As such, the mourning has taken on a righteous dimension--listen to Mister Cee's unmissable set on Hot 97, Tony Touch's interviews with Scarface, Bun B and others, Cipha Sounds and Peter Rosenberg's stirring close reading of the letter, the when-I-reminisce clips by Fat Joe, Capone, Noreaga, Raekwon, and others. Each of these tributes, as well as the outpouring of love online, freezes Guru in his 1990s incarnation: one of the most distinctive voices ever, an uncompromising spirit, a new rap character—the weathered sage. It's how we would all prefer to remember Guru, lopping off the past few years, when he seemed to betray his legendary work with Premier and, in a way you can feel but never prove, his truest self.
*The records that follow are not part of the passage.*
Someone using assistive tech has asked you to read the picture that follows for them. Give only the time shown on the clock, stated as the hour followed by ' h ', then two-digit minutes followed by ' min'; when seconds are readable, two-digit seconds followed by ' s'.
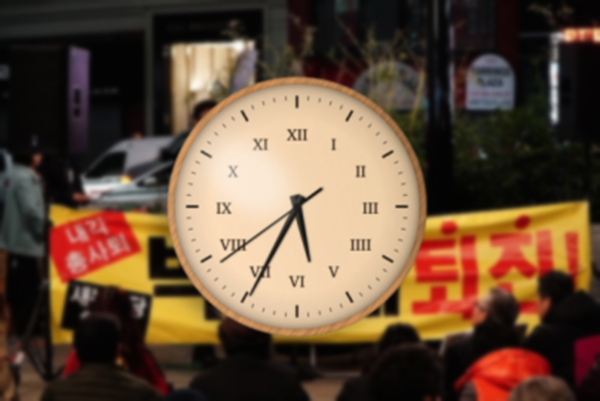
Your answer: 5 h 34 min 39 s
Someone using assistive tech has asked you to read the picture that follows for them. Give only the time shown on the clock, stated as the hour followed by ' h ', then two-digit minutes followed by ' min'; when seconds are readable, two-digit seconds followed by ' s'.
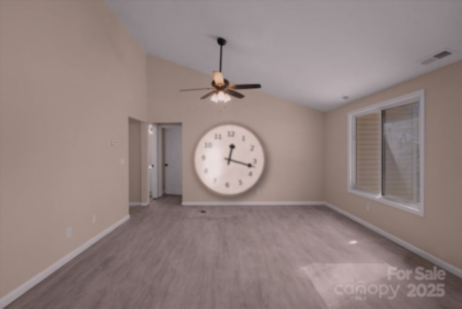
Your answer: 12 h 17 min
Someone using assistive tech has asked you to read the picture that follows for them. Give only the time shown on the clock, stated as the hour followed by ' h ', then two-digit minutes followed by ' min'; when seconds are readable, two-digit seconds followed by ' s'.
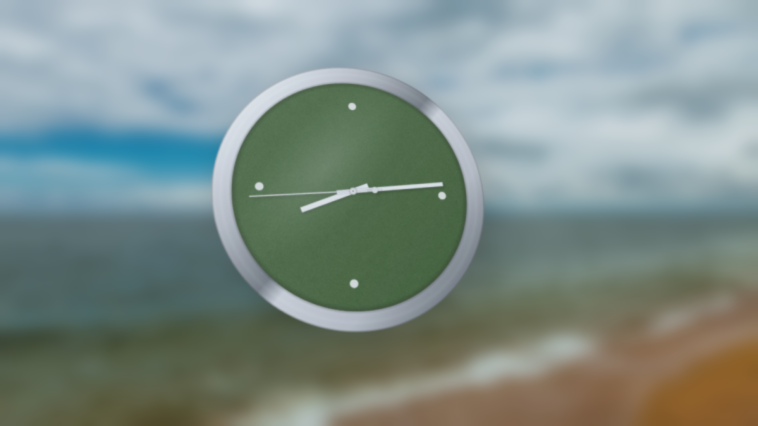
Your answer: 8 h 13 min 44 s
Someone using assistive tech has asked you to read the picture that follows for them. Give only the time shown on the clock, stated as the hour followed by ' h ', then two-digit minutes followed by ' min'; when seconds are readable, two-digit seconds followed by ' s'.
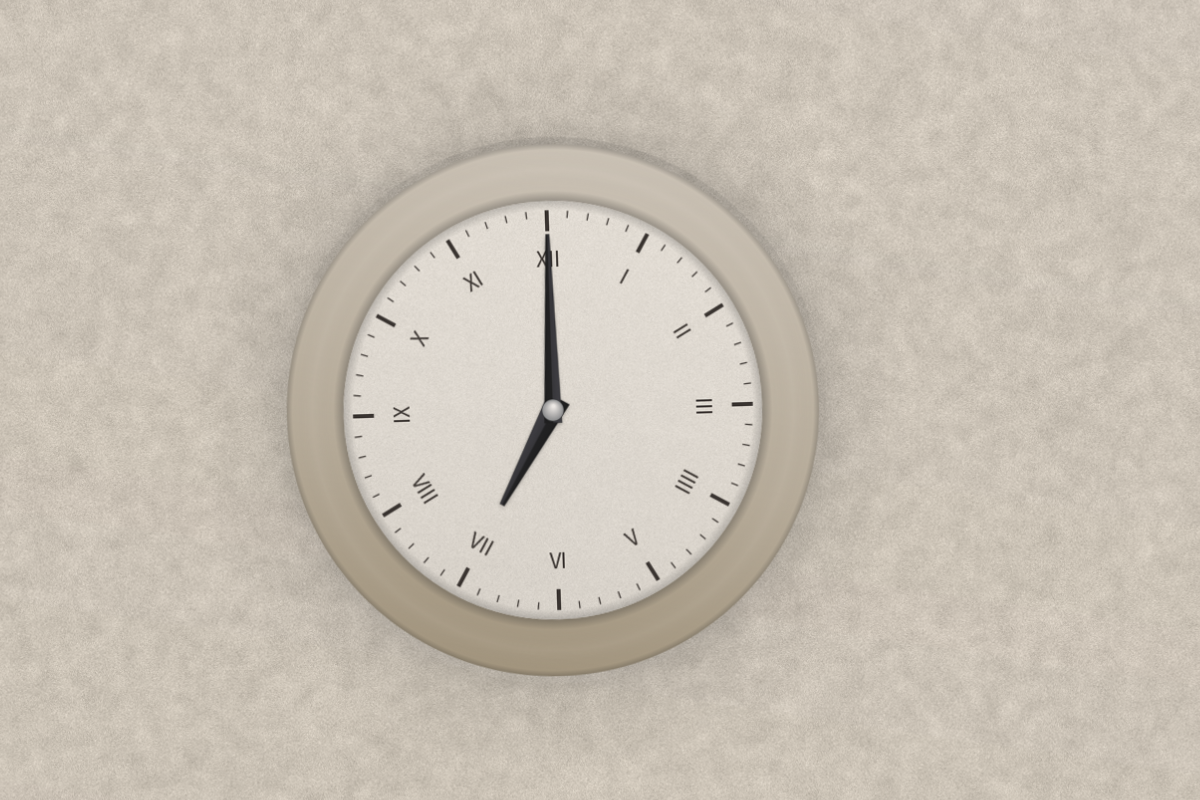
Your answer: 7 h 00 min
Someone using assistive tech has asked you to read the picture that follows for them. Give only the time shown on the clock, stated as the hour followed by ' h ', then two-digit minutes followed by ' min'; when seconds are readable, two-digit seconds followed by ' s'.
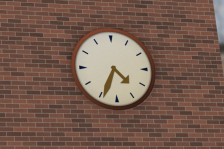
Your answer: 4 h 34 min
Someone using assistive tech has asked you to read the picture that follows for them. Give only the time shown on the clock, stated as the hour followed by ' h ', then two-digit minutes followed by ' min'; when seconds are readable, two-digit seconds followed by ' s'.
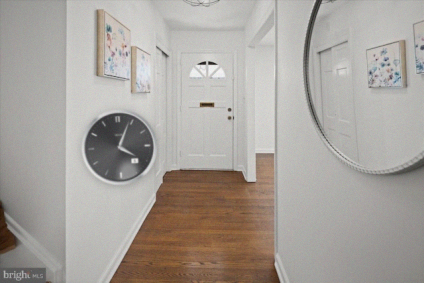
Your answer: 4 h 04 min
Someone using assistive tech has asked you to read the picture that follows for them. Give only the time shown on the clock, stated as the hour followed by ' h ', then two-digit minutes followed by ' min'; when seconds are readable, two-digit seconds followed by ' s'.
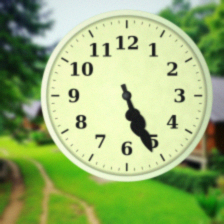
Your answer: 5 h 26 min
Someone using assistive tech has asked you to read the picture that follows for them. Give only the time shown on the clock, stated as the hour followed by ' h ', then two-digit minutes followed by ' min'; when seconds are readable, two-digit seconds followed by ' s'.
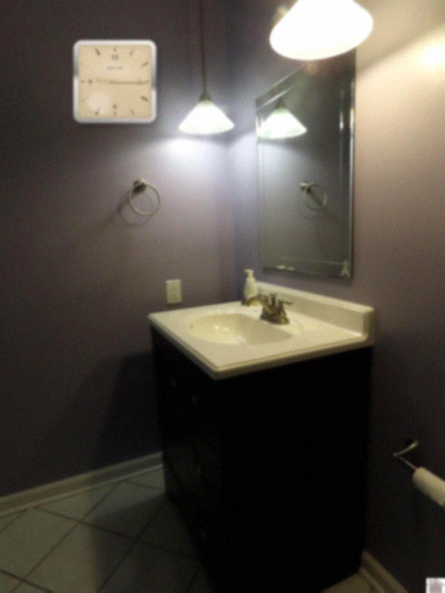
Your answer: 9 h 15 min
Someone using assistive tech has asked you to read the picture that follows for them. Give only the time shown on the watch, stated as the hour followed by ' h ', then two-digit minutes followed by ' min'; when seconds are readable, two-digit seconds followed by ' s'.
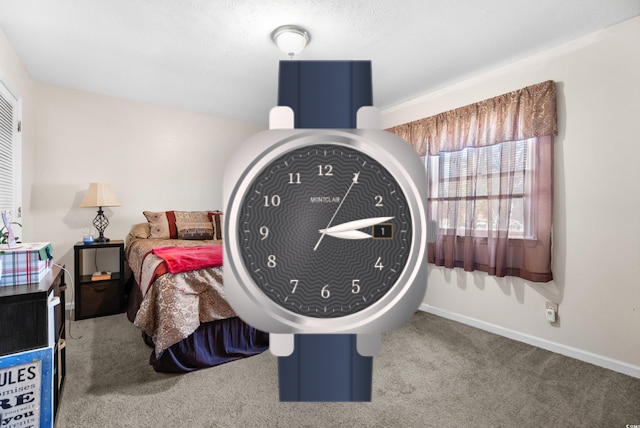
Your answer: 3 h 13 min 05 s
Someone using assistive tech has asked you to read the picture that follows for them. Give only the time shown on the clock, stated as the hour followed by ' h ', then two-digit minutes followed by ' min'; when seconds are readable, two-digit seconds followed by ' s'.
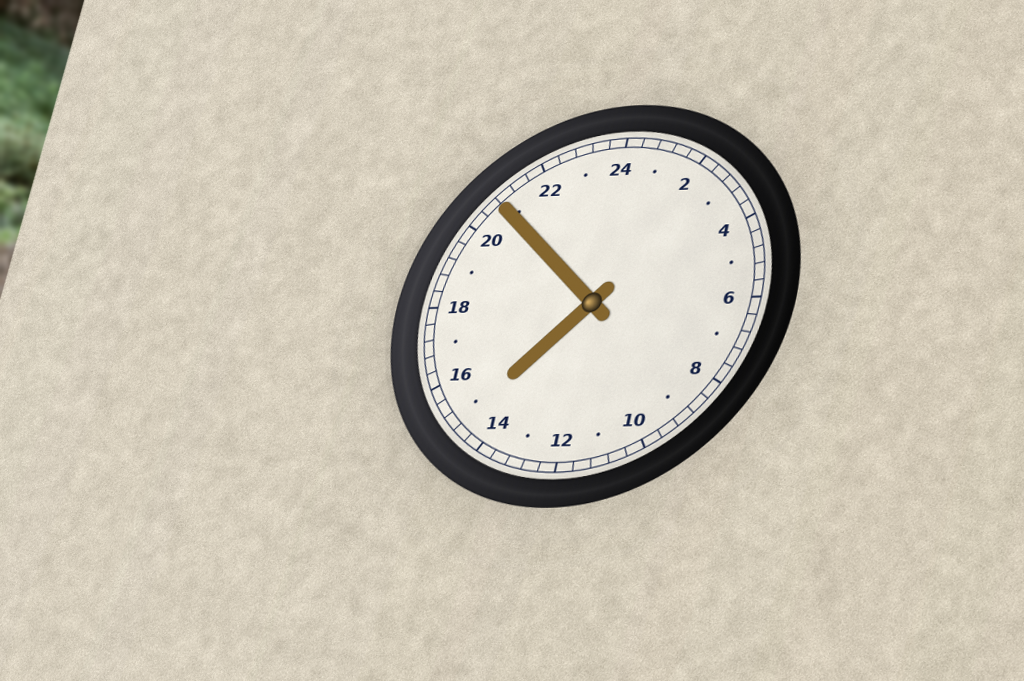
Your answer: 14 h 52 min
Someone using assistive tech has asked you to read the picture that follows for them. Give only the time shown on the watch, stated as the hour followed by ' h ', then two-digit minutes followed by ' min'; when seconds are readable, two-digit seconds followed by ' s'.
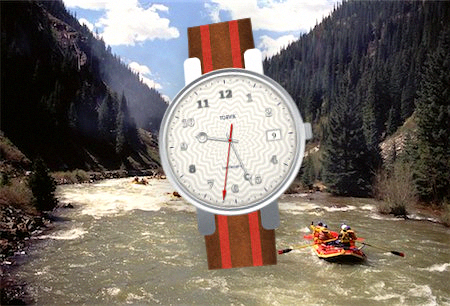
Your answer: 9 h 26 min 32 s
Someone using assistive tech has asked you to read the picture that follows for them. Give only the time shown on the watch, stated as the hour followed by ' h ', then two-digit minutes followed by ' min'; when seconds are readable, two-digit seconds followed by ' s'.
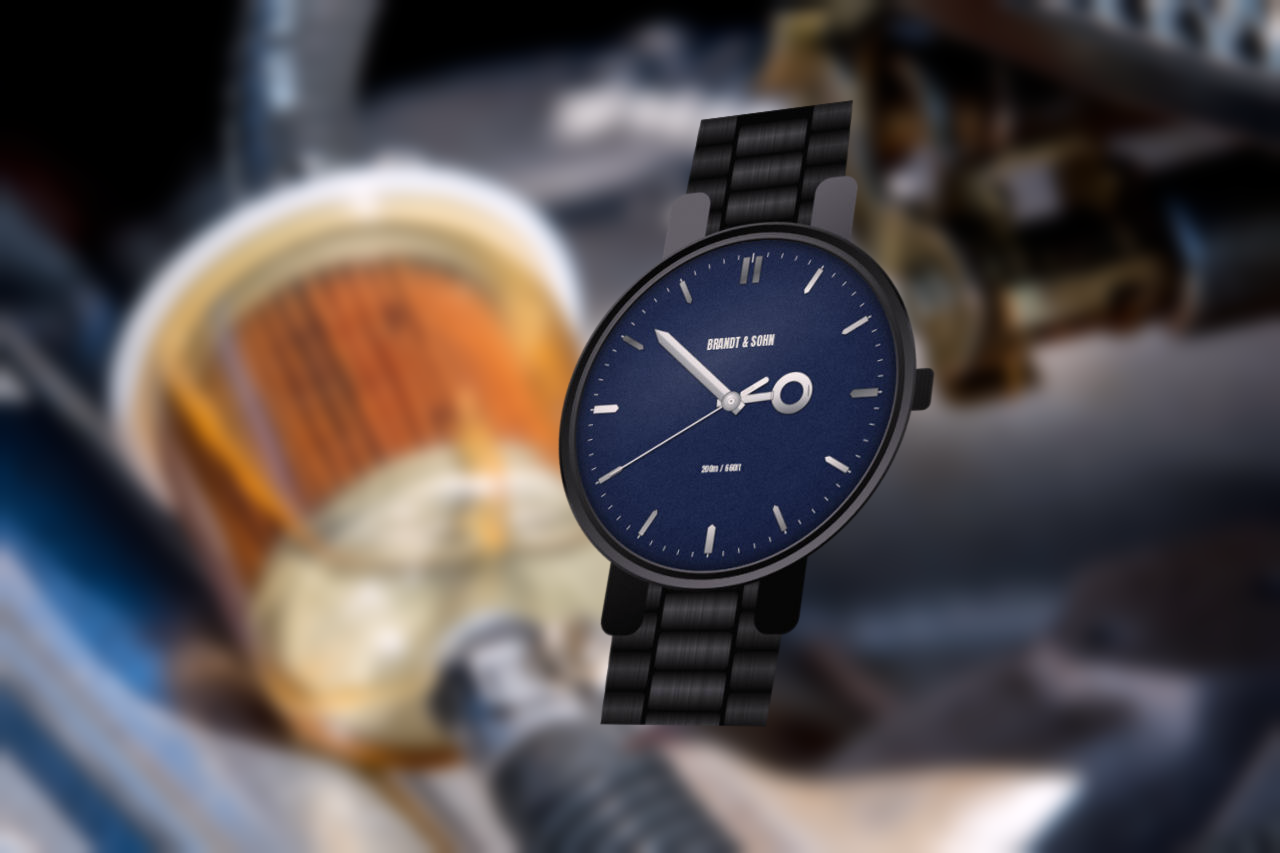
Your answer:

There's something rare and powerful about this week's emergence of a Guru consensus, and it seems powered by a nostalgia for a time before, when there was a finite horizon that bounded the shared aspirations of Cee, Premier, Guru, the Foundation, and all the rest. It's an infectious feeling, hearing all those songs again. They describe a different imagination, one that we surpassed long ago, but one that should never be forgotten. Gang Starr turned the limitations of the path they had chosen, a strain of hip-hop that was moralistic but never embittered or preachy, into a design for life. It's in the grain of Guru's voice, the reverent sampling of Premier. Together, they initiated a world of followers, who shall never forget that there is a right way to live. As Guru put it in "The Militia," "One of us, equals many of us/Disrespect one of us, you'll see plenty of us..." All of us.